Der Name Bräurosl kommt nicht von ungefähr: Das Festzelt trägt ihn zu Ehren von Rosi Pschorr, der Tochter des bekannten Brauereibesitzers und ehemaligen Pschorr-Wiesnwirts. Rosi Pschorr war wegen ihrer Schönheit in ganz München bekannt und bewundert – und sie war es, die als erste mit Jodeleinlagen im Pschorr-Festzelt für Stimmung sorgte. Auch heute noch wird im Bräurosl gejodelt – und selbstverständlich erhält die jeweilige Jodlerin für die Dauer der Wiesn ebenfalls den Ehrennamen „Bräurosl“. Dass das Bierzelt trotz aller Tradition alles andere als altmodisch ist, beweist der so genannte „Gay Sunday“, der jeweils am ersten Wiesn-Sonntag des Jahres im Bräurosl stattfindet. 

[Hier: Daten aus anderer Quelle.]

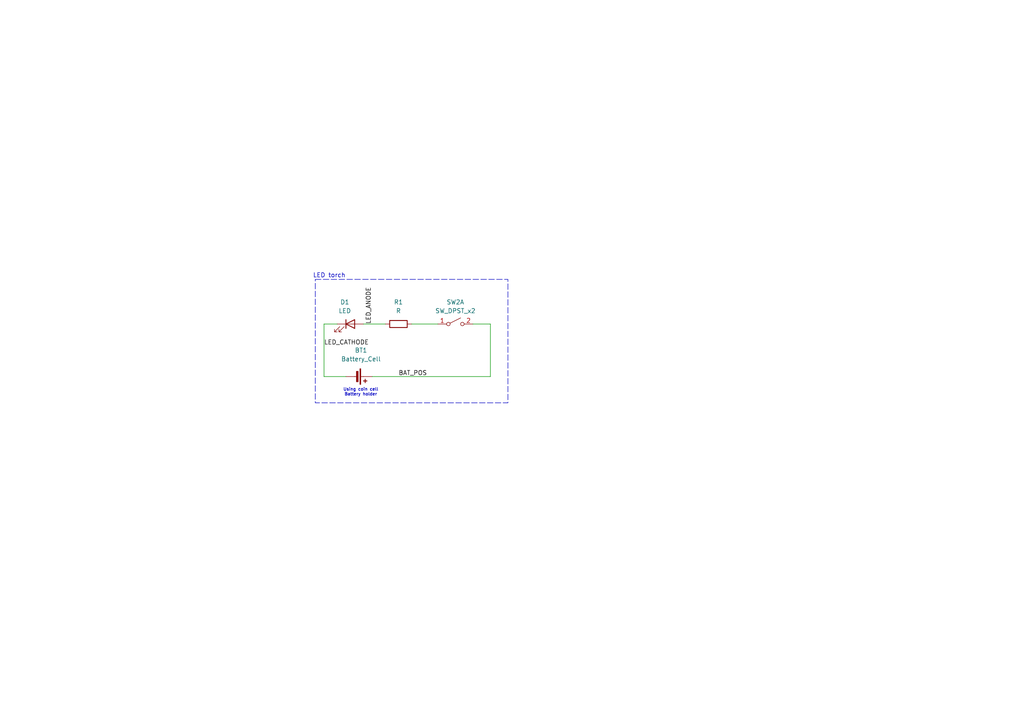
<source format=kicad_sch>
(kicad_sch
	(version 20231120)
	(generator "eeschema")
	(generator_version "8.0")
	(uuid "2d20ca77-8195-4fbc-a3cf-926210b2d878")
	(paper "A4")
	(title_block
		(title "LED torch")
		(date "2024-08-06")
		(rev "1")
		(company "Gusherlabs")
	)
	
	(wire
		(pts
			(xy 93.98 109.22) (xy 100.33 109.22)
		)
		(stroke
			(width 0)
			(type default)
		)
		(uuid "08ea7cff-df8b-41b8-833a-a1c6b2195760")
	)
	(wire
		(pts
			(xy 119.38 93.98) (xy 127 93.98)
		)
		(stroke
			(width 0)
			(type default)
		)
		(uuid "3c199259-da65-4178-9998-50219e47b8bd")
	)
	(wire
		(pts
			(xy 93.98 93.98) (xy 93.98 109.22)
		)
		(stroke
			(width 0)
			(type default)
		)
		(uuid "539f3a6d-d894-4ef5-ae44-7f687a66a09a")
	)
	(wire
		(pts
			(xy 105.41 93.98) (xy 111.76 93.98)
		)
		(stroke
			(width 0)
			(type default)
		)
		(uuid "6b529a81-ea9e-4e9e-8ada-a8ebeac8ac70")
	)
	(wire
		(pts
			(xy 97.79 93.98) (xy 93.98 93.98)
		)
		(stroke
			(width 0)
			(type default)
		)
		(uuid "7b52c186-2ce0-413f-82e1-acc1b9339fdc")
	)
	(wire
		(pts
			(xy 142.24 93.98) (xy 137.16 93.98)
		)
		(stroke
			(width 0)
			(type default)
		)
		(uuid "80725306-c794-46d7-be5f-d80557f26207")
	)
	(wire
		(pts
			(xy 107.95 109.22) (xy 142.24 109.22)
		)
		(stroke
			(width 0)
			(type default)
		)
		(uuid "bc8883b1-9e60-4da0-a2e8-fd7ad80dd1cd")
	)
	(wire
		(pts
			(xy 142.24 109.22) (xy 142.24 93.98)
		)
		(stroke
			(width 0)
			(type default)
		)
		(uuid "f95bac8a-6e11-4d2e-a3e9-f6ac1f4f2a99")
	)
	(rectangle
		(start 91.44 81.026)
		(end 147.32 116.84)
		(stroke
			(width 0)
			(type dash)
		)
		(fill
			(type none)
		)
		(uuid 2ad37b7e-2d41-46c5-a436-e3af7f3d41ba)
	)
	(text "LED torch"
		(exclude_from_sim no)
		(at 95.504 80.01 0)
		(effects
			(font
				(size 1.27 1.27)
			)
		)
		(uuid "0a6a9ecc-e2ed-44f6-979d-94f98fec0216")
	)
	(text "Using coin cell\nBattery holder"
		(exclude_from_sim no)
		(at 104.648 113.792 0)
		(effects
			(font
				(size 0.87 0.87)
			)
		)
		(uuid "8fa2eb28-1533-48d3-8099-fe91320d7b03")
	)
	(label "BAT_POS"
		(at 115.57 109.22 0)
		(fields_autoplaced yes)
		(effects
			(font
				(size 1.27 1.27)
			)
			(justify left bottom)
		)
		(uuid "21df3b5d-5ae2-474d-b580-dd1dc1db42ed")
	)
	(label "LED_ANODE"
		(at 107.95 93.98 90)
		(fields_autoplaced yes)
		(effects
			(font
				(size 1.27 1.27)
			)
			(justify left bottom)
		)
		(uuid "2edb293e-6c72-45e2-81fb-202c792989d3")
	)
	(label "LED_CATHODE"
		(at 93.98 100.33 0)
		(fields_autoplaced yes)
		(effects
			(font
				(size 1.27 1.27)
			)
			(justify left bottom)
		)
		(uuid "a0926948-167c-419f-afc3-6f4644a57a5f")
	)
	(symbol
		(lib_id "Device:Battery_Cell")
		(at 102.87 109.22 270)
		(unit 1)
		(exclude_from_sim no)
		(in_bom yes)
		(on_board yes)
		(dnp no)
		(fields_autoplaced yes)
		(uuid "a81687d8-63e9-44bf-ac2c-52d1e3910e03")
		(property "Reference" "BT1"
			(at 104.7115 101.6 90)
			(effects
				(font
					(size 1.27 1.27)
				)
			)
		)
		(property "Value" "Battery_Cell"
			(at 104.7115 104.14 90)
			(effects
				(font
					(size 1.27 1.27)
				)
			)
		)
		(property "Footprint" "Battery:BatteryHolder_Keystone_1058_1x2032"
			(at 104.394 109.22 90)
			(effects
				(font
					(size 1.27 1.27)
				)
				(hide yes)
			)
		)
		(property "Datasheet" "~"
			(at 104.394 109.22 90)
			(effects
				(font
					(size 1.27 1.27)
				)
				(hide yes)
			)
		)
		(property "Description" "Single-cell battery"
			(at 102.87 109.22 0)
			(effects
				(font
					(size 1.27 1.27)
				)
				(hide yes)
			)
		)
		(pin "1"
			(uuid "c386934d-7f6e-4adc-b6bf-ea2148db3fbc")
		)
		(pin "2"
			(uuid "bf8d5239-6a5b-4a16-a66a-0bc70880c9ac")
		)
		(instances
			(project "LED torch"
				(path "/2d20ca77-8195-4fbc-a3cf-926210b2d878"
					(reference "BT1")
					(unit 1)
				)
			)
		)
	)
	(symbol
		(lib_id "Device:LED")
		(at 101.6 93.98 0)
		(unit 1)
		(exclude_from_sim no)
		(in_bom yes)
		(on_board yes)
		(dnp no)
		(fields_autoplaced yes)
		(uuid "abf48d2e-ee68-47b5-a174-f175f9802c5c")
		(property "Reference" "D1"
			(at 100.0125 87.63 0)
			(effects
				(font
					(size 1.27 1.27)
				)
			)
		)
		(property "Value" "LED"
			(at 100.0125 90.17 0)
			(effects
				(font
					(size 1.27 1.27)
				)
			)
		)
		(property "Footprint" "LED_THT:LED_D5.0mm"
			(at 101.6 93.98 0)
			(effects
				(font
					(size 1.27 1.27)
				)
				(hide yes)
			)
		)
		(property "Datasheet" "~"
			(at 101.6 93.98 0)
			(effects
				(font
					(size 1.27 1.27)
				)
				(hide yes)
			)
		)
		(property "Description" "Light emitting diode"
			(at 101.6 93.98 0)
			(effects
				(font
					(size 1.27 1.27)
				)
				(hide yes)
			)
		)
		(pin "2"
			(uuid "a2bcc097-5c26-486b-af03-561b83004521")
		)
		(pin "1"
			(uuid "935a5caf-8de1-4c62-81b7-671c032a83de")
		)
		(instances
			(project "LED torch"
				(path "/2d20ca77-8195-4fbc-a3cf-926210b2d878"
					(reference "D1")
					(unit 1)
				)
			)
		)
	)
	(symbol
		(lib_name "SW_DPST_x2_1")
		(lib_id "Switch:SW_DPST_x2")
		(at 132.08 93.98 0)
		(unit 1)
		(exclude_from_sim no)
		(in_bom yes)
		(on_board yes)
		(dnp no)
		(fields_autoplaced yes)
		(uuid "ad311e28-b6b7-4ac4-b4e5-a6198a484416")
		(property "Reference" "SW2"
			(at 132.08 87.63 0)
			(effects
				(font
					(size 1.27 1.27)
				)
			)
		)
		(property "Value" "SW_DPST_x2"
			(at 132.08 90.17 0)
			(effects
				(font
					(size 1.27 1.27)
				)
			)
		)
		(property "Footprint" "Button_Switch_THT:SW_TH_Tactile_Omron_B3F-10xx"
			(at 132.08 93.98 0)
			(effects
				(font
					(size 1.27 1.27)
				)
				(hide yes)
			)
		)
		(property "Datasheet" "~"
			(at 132.08 93.98 0)
			(effects
				(font
					(size 1.27 1.27)
				)
				(hide yes)
			)
		)
		(property "Description" "Single Pole Single Throw (SPST) switch, separate symbol"
			(at 132.08 93.98 0)
			(effects
				(font
					(size 1.27 1.27)
				)
				(hide yes)
			)
		)
		(pin "4"
			(uuid "1dd35da1-5cda-4451-bf64-3cb249e10118")
		)
		(pin "1"
			(uuid "ea313874-3051-40a8-969c-40c19d4e656b")
		)
		(pin "3"
			(uuid "e5f46a51-54c5-4317-9bfe-839547633d7c")
		)
		(pin "2"
			(uuid "40e452d8-1a5d-4764-b9e7-5f4c2cf04154")
		)
		(instances
			(project "LED torch"
				(path "/2d20ca77-8195-4fbc-a3cf-926210b2d878"
					(reference "SW2")
					(unit 1)
				)
			)
		)
	)
	(symbol
		(lib_id "Device:R")
		(at 115.57 93.98 90)
		(unit 1)
		(exclude_from_sim no)
		(in_bom yes)
		(on_board yes)
		(dnp no)
		(fields_autoplaced yes)
		(uuid "de0a973d-fbd3-4e5e-aecb-599c909e1e76")
		(property "Reference" "R1"
			(at 115.57 87.63 90)
			(effects
				(font
					(size 1.27 1.27)
				)
			)
		)
		(property "Value" "R"
			(at 115.57 90.17 90)
			(effects
				(font
					(size 1.27 1.27)
				)
			)
		)
		(property "Footprint" "Resistor_THT:R_Axial_DIN0204_L3.6mm_D1.6mm_P7.62mm_Horizontal"
			(at 115.57 95.758 90)
			(effects
				(font
					(size 1.27 1.27)
				)
				(hide yes)
			)
		)
		(property "Datasheet" "~"
			(at 115.57 93.98 0)
			(effects
				(font
					(size 1.27 1.27)
				)
				(hide yes)
			)
		)
		(property "Description" "Resistor"
			(at 115.57 93.98 0)
			(effects
				(font
					(size 1.27 1.27)
				)
				(hide yes)
			)
		)
		(pin "2"
			(uuid "69e5d36c-6274-4167-8db5-8d72d6e03288")
		)
		(pin "1"
			(uuid "9c901c17-2a48-4323-bfdc-10d97794093e")
		)
		(instances
			(project "LED torch"
				(path "/2d20ca77-8195-4fbc-a3cf-926210b2d878"
					(reference "R1")
					(unit 1)
				)
			)
		)
	)
	(sheet_instances
		(path "/"
			(page "1")
		)
	)
)
</source>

Ein Tisch im Bräurosl: Reservieren lohnt sich

Heute wird das Bräurosl, das in seiner Größe den Festzelten anderer Brauereien wie Paulaner, Augustiner oder Löwenbräu in nichts nachsteht, von Georg und Renate Heide geführt. Schon 1936, vor rund 80 Jahren, übernahm die Familie Heide das Zelt als Festwirte und führt es heute in dritter Generation. Verständlich, dass die althergebrachten Traditionen bis heute beibehalten werden. Im Innenbereich bietet das Zelt 6.200 Sitzplätze, mit weiteren 2.200 Plätzen im Garten. Und wie in allen anderen Festzelten ist eine Reservierung sinnvoll, wenn man zur Wiesn nicht um einen Tisch kämpfen möchte. Das Bräurosl verfügt zu diesem Zweck über ein Reservierungsbüro, in dem Tische im Festzelt rechtzeitig reserviert werden können. 

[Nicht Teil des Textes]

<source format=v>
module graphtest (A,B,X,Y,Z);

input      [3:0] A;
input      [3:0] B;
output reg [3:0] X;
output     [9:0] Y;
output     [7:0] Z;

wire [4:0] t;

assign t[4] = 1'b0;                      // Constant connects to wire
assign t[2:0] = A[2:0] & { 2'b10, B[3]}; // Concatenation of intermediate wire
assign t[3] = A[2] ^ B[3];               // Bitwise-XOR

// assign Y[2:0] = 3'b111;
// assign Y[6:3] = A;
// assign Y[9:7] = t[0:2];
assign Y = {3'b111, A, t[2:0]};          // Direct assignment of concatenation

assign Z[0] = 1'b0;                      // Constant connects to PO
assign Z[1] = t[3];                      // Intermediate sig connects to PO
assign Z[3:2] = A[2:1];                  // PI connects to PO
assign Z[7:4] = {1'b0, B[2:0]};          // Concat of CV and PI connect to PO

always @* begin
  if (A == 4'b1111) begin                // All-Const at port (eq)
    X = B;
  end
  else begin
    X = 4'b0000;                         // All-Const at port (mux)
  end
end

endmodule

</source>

Das Hacker-Pschorr-Festzelt auf der Wiesn – schon von weitem zu erkennen

Neben Jodel- und Blasmusik sind die zwei knapp 20 m hohen Maibäume links und rechts vom Zelteingang ein weiteres Markenzeichen des Bräurosl. Sie werden als Teil des 2004 komplett erneuerten Festzeltes jedes Jahr wieder aufgebaut. Ein weiterer Klassiker ist natürlich das würzige, süffige Oktoberfestbier von Hacker-Pschorr, zu dem verschiedene deftige Schmankerl wie Spanferkelbraten oder Kalbshaxen angeboten werden – so geht Oktoberfest.